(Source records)
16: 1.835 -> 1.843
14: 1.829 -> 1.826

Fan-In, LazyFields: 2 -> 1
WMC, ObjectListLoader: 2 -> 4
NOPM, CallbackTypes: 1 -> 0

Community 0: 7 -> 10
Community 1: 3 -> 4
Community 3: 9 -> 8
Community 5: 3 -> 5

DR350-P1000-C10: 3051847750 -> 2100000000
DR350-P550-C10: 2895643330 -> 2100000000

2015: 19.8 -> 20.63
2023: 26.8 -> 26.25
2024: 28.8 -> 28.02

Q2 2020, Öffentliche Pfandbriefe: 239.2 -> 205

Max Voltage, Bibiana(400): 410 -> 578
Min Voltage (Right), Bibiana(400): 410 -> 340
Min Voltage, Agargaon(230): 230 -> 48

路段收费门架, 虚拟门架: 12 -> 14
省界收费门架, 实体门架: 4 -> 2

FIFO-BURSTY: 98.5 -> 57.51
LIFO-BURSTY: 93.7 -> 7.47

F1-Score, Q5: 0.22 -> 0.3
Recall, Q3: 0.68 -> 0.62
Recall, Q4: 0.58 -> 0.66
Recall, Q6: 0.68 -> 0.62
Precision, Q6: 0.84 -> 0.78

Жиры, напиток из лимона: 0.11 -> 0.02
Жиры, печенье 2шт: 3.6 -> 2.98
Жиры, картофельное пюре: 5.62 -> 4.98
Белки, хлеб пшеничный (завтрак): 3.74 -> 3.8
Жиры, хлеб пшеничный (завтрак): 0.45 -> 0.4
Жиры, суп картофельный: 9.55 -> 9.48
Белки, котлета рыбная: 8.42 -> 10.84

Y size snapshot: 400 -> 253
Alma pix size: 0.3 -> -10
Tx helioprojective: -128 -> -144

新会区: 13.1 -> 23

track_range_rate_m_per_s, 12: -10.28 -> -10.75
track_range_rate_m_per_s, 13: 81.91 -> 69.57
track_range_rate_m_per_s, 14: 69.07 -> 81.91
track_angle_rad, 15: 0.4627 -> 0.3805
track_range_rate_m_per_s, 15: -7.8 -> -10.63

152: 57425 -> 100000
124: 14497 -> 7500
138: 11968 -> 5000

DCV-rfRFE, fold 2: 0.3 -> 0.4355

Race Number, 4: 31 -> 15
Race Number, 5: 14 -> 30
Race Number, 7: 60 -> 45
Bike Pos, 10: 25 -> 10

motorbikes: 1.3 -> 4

▶ EXERCISE REQUIREMENTS: Reply with the lines from the first line of the entries through the line that contains "DR350-P550-C10: 2895643330 -> 2100000000", repeated exactly with both ends kept, and with nothing else.

▶ SOLUTION BELOW:
16: 1.835 -> 1.843
14: 1.829 -> 1.826

Fan-In, LazyFields: 2 -> 1
WMC, ObjectListLoader: 2 -> 4
NOPM, CallbackTypes: 1 -> 0

Community 0: 7 -> 10
Community 1: 3 -> 4
Community 3: 9 -> 8
Community 5: 3 -> 5

DR350-P1000-C10: 3051847750 -> 2100000000
DR350-P550-C10: 2895643330 -> 2100000000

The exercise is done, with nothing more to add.